Optix 6.5.0 SDK installed at /usr/local/nvidia/NVIDIA-OptiX-SDK-6.5.0-linux64. See notes/ subdirectory for other details and hints.

Early performance comparisons

Ray Tracing In One Weekend final scene

  • Single thread CPU: Image took about 12.3 minutes, without BVH. (Intel 4960X Extreme Edition circa 2013)
  • Single thread CPU: When generating same scene with BVH partitioning, took about 3 minutes.
  • CUDA GPU version: When generating same scene without BVH partitioning, less than 4 seconds
  • OptiX GPU version: When generating similar scene at 1K samples per pixel, less than 2.5 seconds

Image Render examples

Image Renders (Optix GPU)

In One Weekend

IOW Optix final image 1200 x 600 pixels, 1K rays launched per pixel. Render time about 2.5 seconds using OptiX on an RTX card.

The Next Week

TNW lighting IOW image 2400 x 800 pixels with 9000 samples per pixel. took 67.9 seconds

TNW final image 3840 x 1080 pixels with 10240 samples per pixel. took 400 seconds

convert tnw-final_scene.png -resize 50% half_tnw-final_scene.png

Rest Of Life

TNW final image

convert output/rol-final-alum_1k.ppm -resize 50% rol-final-alum_1k.png

  • 2240 x 2240 pixels with 10240 samples per pixel, took 541 seconds or 9 minutes. most of noise is gone. PNG scaled to 50% after.
  • 2240 x 2240 pixels with 1024 samples per pixel, 55 seconds
  • A version 1000x1000 pixels with 500 rays launched per pixel (apples to apples comparison with C++ Rest Of Life final scene): 7.3 seconds (versus 1hr 8min)

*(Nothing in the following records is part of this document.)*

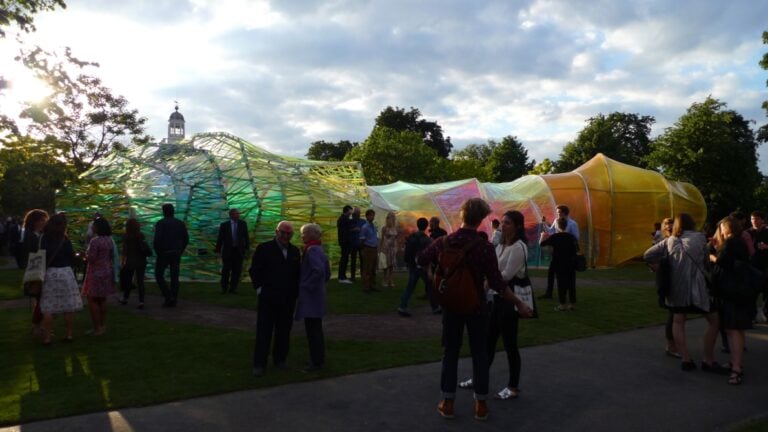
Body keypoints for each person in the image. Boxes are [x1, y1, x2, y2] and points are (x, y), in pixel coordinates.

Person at [418, 198, 533, 421]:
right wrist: (518, 302)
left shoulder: (444, 241)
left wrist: (433, 275)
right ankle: (480, 405)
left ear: (461, 215)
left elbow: (421, 258)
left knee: (450, 352)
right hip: (477, 307)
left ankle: (447, 402)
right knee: (480, 353)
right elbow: (498, 283)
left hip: (451, 306)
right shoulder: (484, 247)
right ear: (481, 219)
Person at [458, 210, 531, 400]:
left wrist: (488, 281)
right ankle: (478, 378)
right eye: (503, 222)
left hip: (509, 300)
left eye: (508, 223)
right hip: (496, 299)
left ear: (517, 226)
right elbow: (494, 268)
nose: (503, 226)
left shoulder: (519, 247)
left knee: (510, 345)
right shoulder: (500, 245)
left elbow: (505, 275)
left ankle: (513, 386)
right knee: (488, 343)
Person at [644, 213, 722, 372]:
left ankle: (686, 359)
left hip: (677, 287)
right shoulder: (700, 238)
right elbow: (706, 263)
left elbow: (647, 255)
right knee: (714, 321)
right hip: (698, 287)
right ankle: (708, 358)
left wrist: (660, 266)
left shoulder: (668, 242)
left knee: (678, 321)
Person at [250, 221, 301, 376]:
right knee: (264, 331)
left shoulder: (294, 251)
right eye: (283, 232)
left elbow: (297, 274)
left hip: (287, 299)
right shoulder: (264, 248)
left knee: (284, 331)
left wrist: (295, 293)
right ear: (276, 232)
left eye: (289, 233)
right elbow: (254, 270)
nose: (285, 236)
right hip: (268, 297)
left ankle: (280, 359)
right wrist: (260, 289)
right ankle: (259, 364)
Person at [710, 216, 755, 384]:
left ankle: (736, 367)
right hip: (740, 291)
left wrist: (712, 258)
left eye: (722, 227)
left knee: (733, 329)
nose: (720, 230)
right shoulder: (739, 241)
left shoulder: (731, 242)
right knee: (736, 329)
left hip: (732, 292)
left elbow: (723, 262)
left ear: (727, 228)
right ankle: (736, 363)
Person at [39, 213, 83, 344]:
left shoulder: (44, 238)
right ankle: (69, 334)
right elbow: (71, 256)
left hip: (50, 273)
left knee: (48, 307)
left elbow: (42, 255)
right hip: (66, 272)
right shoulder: (65, 239)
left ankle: (47, 337)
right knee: (68, 306)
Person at [295, 223, 330, 372]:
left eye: (304, 233)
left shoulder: (311, 250)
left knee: (312, 330)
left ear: (311, 234)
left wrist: (306, 286)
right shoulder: (319, 249)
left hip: (311, 296)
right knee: (316, 328)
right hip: (318, 294)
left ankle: (315, 362)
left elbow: (319, 271)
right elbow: (326, 272)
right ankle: (318, 359)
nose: (302, 236)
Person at [81, 217, 117, 336]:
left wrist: (84, 256)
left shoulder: (95, 241)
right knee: (102, 299)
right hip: (107, 271)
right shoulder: (109, 240)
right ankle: (102, 325)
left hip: (95, 272)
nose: (92, 227)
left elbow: (91, 258)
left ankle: (96, 327)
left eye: (94, 225)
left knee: (92, 299)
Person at [397, 217, 438, 316]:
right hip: (422, 267)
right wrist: (429, 269)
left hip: (413, 265)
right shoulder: (426, 239)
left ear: (417, 225)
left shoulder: (412, 236)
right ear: (426, 226)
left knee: (410, 287)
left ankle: (402, 306)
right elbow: (428, 255)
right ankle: (435, 307)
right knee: (431, 286)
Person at [539, 205, 579, 299]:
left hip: (567, 254)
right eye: (557, 212)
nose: (557, 214)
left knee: (565, 276)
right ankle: (549, 293)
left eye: (559, 212)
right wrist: (544, 223)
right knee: (551, 273)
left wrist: (564, 240)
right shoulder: (556, 221)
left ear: (565, 213)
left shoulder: (572, 224)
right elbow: (551, 231)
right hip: (557, 252)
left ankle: (565, 298)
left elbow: (576, 238)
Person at [153, 203, 189, 308]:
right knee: (174, 276)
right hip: (176, 253)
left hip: (164, 253)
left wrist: (159, 252)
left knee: (159, 275)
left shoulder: (160, 223)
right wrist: (180, 250)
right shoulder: (180, 223)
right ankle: (174, 298)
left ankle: (168, 296)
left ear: (164, 212)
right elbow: (186, 239)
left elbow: (157, 240)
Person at [21, 209, 49, 337]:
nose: (45, 222)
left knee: (39, 299)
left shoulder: (36, 234)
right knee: (40, 298)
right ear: (36, 222)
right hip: (36, 271)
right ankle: (37, 326)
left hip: (38, 270)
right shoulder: (31, 236)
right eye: (42, 220)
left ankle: (38, 326)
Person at [215, 208, 250, 294]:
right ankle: (224, 288)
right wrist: (218, 249)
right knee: (226, 270)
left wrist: (247, 248)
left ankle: (233, 288)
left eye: (238, 213)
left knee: (237, 271)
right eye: (235, 214)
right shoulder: (224, 225)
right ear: (231, 215)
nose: (237, 215)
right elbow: (220, 238)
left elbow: (246, 236)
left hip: (238, 251)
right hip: (228, 251)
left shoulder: (242, 224)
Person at [118, 218, 150, 309]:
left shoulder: (126, 236)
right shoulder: (141, 235)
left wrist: (122, 262)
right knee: (140, 281)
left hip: (130, 261)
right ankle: (141, 301)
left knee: (128, 281)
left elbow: (125, 250)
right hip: (141, 261)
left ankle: (125, 298)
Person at [359, 209, 380, 293]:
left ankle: (372, 285)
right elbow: (361, 239)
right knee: (367, 268)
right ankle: (366, 286)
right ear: (367, 216)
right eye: (371, 215)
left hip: (374, 248)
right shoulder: (364, 227)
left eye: (373, 215)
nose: (373, 217)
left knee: (373, 268)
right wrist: (363, 250)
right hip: (368, 248)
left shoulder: (374, 226)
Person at [380, 211, 398, 288]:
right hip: (386, 248)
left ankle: (390, 280)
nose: (392, 219)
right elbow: (382, 239)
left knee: (391, 265)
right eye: (391, 217)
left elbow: (396, 239)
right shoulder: (384, 228)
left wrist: (397, 247)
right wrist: (380, 249)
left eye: (393, 217)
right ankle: (385, 280)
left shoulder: (395, 228)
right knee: (385, 265)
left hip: (393, 248)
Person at [336, 205, 353, 284]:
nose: (351, 212)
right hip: (345, 242)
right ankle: (341, 277)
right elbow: (346, 230)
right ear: (347, 210)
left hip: (344, 242)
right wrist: (353, 229)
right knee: (344, 259)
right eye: (351, 210)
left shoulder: (342, 219)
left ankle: (343, 276)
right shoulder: (344, 219)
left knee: (345, 259)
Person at [348, 207, 365, 282]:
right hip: (353, 243)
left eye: (359, 212)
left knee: (362, 260)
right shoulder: (350, 221)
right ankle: (352, 276)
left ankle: (362, 275)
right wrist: (353, 230)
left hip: (361, 243)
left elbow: (365, 230)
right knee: (353, 260)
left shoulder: (363, 221)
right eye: (356, 212)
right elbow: (347, 231)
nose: (357, 214)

Image Renders (C++ Single Thread CPU)

In One Weekend

final image

1200x800 pixels, 20 rays per pixel. Image took about 12.3 minutes, without BVH partitioning. When generating same scene with BVH, took about 3 minutes.

The Next Week

final image 2

1000x1000 pixels with 2500 rays per pixel. took over 18 hours

Rest Of Life

final image 1000x1000 pixels with 500 rays per pixel. Took 1 hour, 8 minutes

Image Renders (CUDA)

cuda final image Above: inOneWeekendCuda output, around four seconds to render.